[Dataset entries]
==================================================

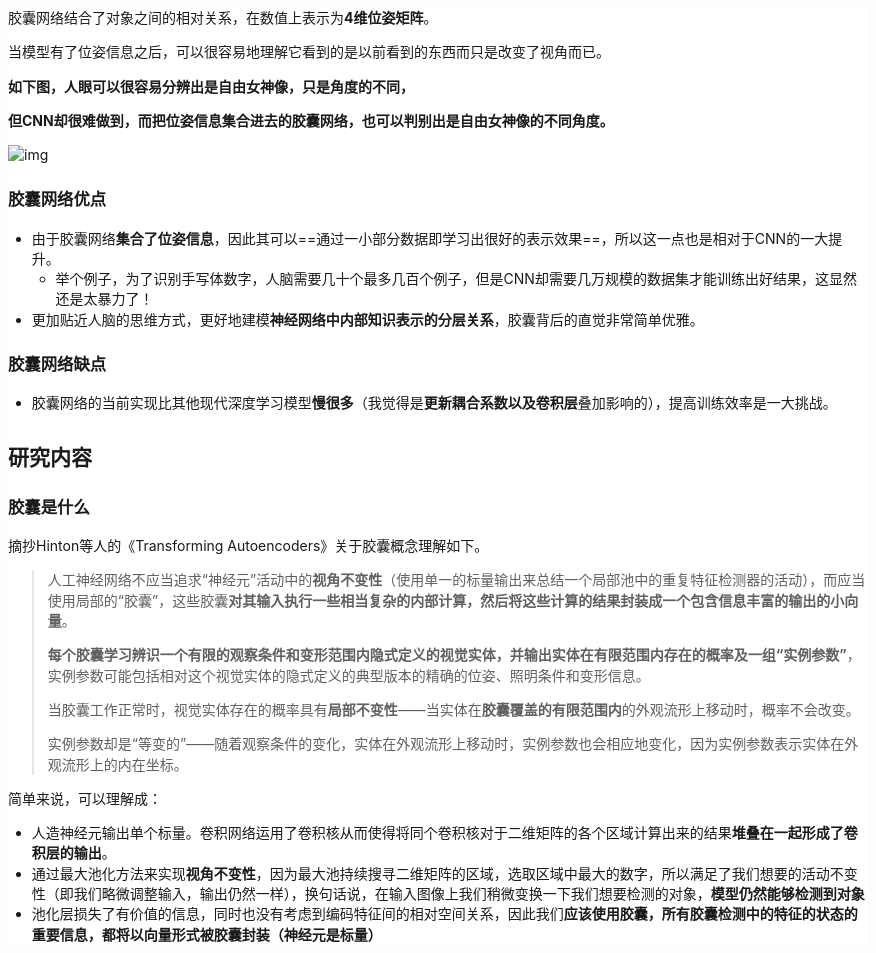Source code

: 胶囊网络结合了对象之间的相对关系，在数值上表示为**4维位姿矩阵**。



当模型有了位姿信息之后，可以很容易地理解它看到的是以前看到的东西而只是改变了视角而已。

**如下图，人眼可以很容易分辨出是自由女神像，只是角度的不同，**

**但CNN却很难做到，而把位姿信息集合进去的胶囊网络，也可以判别出是自由女神像的不同角度。**

![img](https://easy-ai.oss-cn-shanghai.aliyuncs.com/2020-04-01-134500.jpg)



### **胶囊网络优点**

- 由于胶囊网络**集合了位姿信息**，因此其可以==通过一小部分数据即学习出很好的表示效果==，所以这一点也是相对于CNN的一大提升。
  - 举个例子，为了识别手写体数字，人脑需要几十个最多几百个例子，但是CNN却需要几万规模的数据集才能训练出好结果，这显然还是太暴力了！
- 更加贴近人脑的思维方式，更好地建模**神经网络中内部知识表示的分层关系**，胶囊背后的直觉非常简单优雅。



### **胶囊网络缺点**

- 胶囊网络的当前实现比其他现代深度学习模型**慢很多**（我觉得是**更新耦合系数以及卷积层**叠加影响的），提高训练效率是一大挑战。



## **研究内容**

### **胶囊是什么**

摘抄Hinton等人的《Transforming Autoencoders》关于胶囊概念理解如下。

> 人工神经网络不应当追求“神经元”活动中的**视角不变性**（使用单一的标量输出来总结一个局部池中的重复特征检测器的活动），而应当使用局部的“胶囊”，这些胶囊**对其输入执行一些相当复杂的内部计算，然后将这些计算的结果封装成一个包含信息丰富的输出的小向量**。
>
> 
>
> **每个胶囊学习辨识一个有限的观察条件和变形范围内隐式定义的视觉实体，并输出实体在有限范围内存在的概率及一组“实例参数”**，实例参数可能包括相对这个视觉实体的隐式定义的典型版本的精确的位姿、照明条件和变形信息。
>
> 
>
> 当胶囊工作正常时，视觉实体存在的概率具有**局部不变性**——当实体在**胶囊覆盖的有限范围内**的外观流形上移动时，概率不会改变。
>
> 实例参数却是“等变的”——随着观察条件的变化，实体在外观流形上移动时，实例参数也会相应地变化，因为实例参数表示实体在外观流形上的内在坐标。





简单来说，可以理解成：

- 人造神经元输出单个标量。卷积网络运用了卷积核从而使得将同个卷积核对于二维矩阵的各个区域计算出来的结果**堆叠在一起形成了卷积层的输出**。
- 通过最大池化方法来实现**视角不变性**，因为最大池持续搜寻二维矩阵的区域，选取区域中最大的数字，所以满足了我们想要的活动不变性（即我们略微调整输入，输出仍然一样），换句话说，在输入图像上我们稍微变换一下我们想要检测的对象，**模型仍然能够检测到对象**
- 池化层损失了有价值的信息，同时也没有考虑到编码特征间的相对空间关系，因此我们**应该使用胶囊，所有胶囊检测中的特征的状态的重要信息，都将以向量形式被胶囊封装（神经元是标量）**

==================================================

▸ TASK BRIEF:
Report every line of the records that contains the word "视角不变性".

▸ RESPONSE:
> 人工神经网络不应当追求“神经元”活动中的**视角不变性**（使用单一的标量输出来总结一个局部池中的重复特征检测器的活动），而应当使用局部的“胶囊”，这些胶囊**对其输入执行一些相当复杂的内部计算，然后将这些计算的结果封装成一个包含信息丰富的输出的小向量**。
- 通过最大池化方法来实现**视角不变性**，因为最大池持续搜寻二维矩阵的区域，选取区域中最大的数字，所以满足了我们想要的活动不变性（即我们略微调整输入，输出仍然一样），换句话说，在输入图像上我们稍微变换一下我们想要检测的对象，**模型仍然能够检测到对象**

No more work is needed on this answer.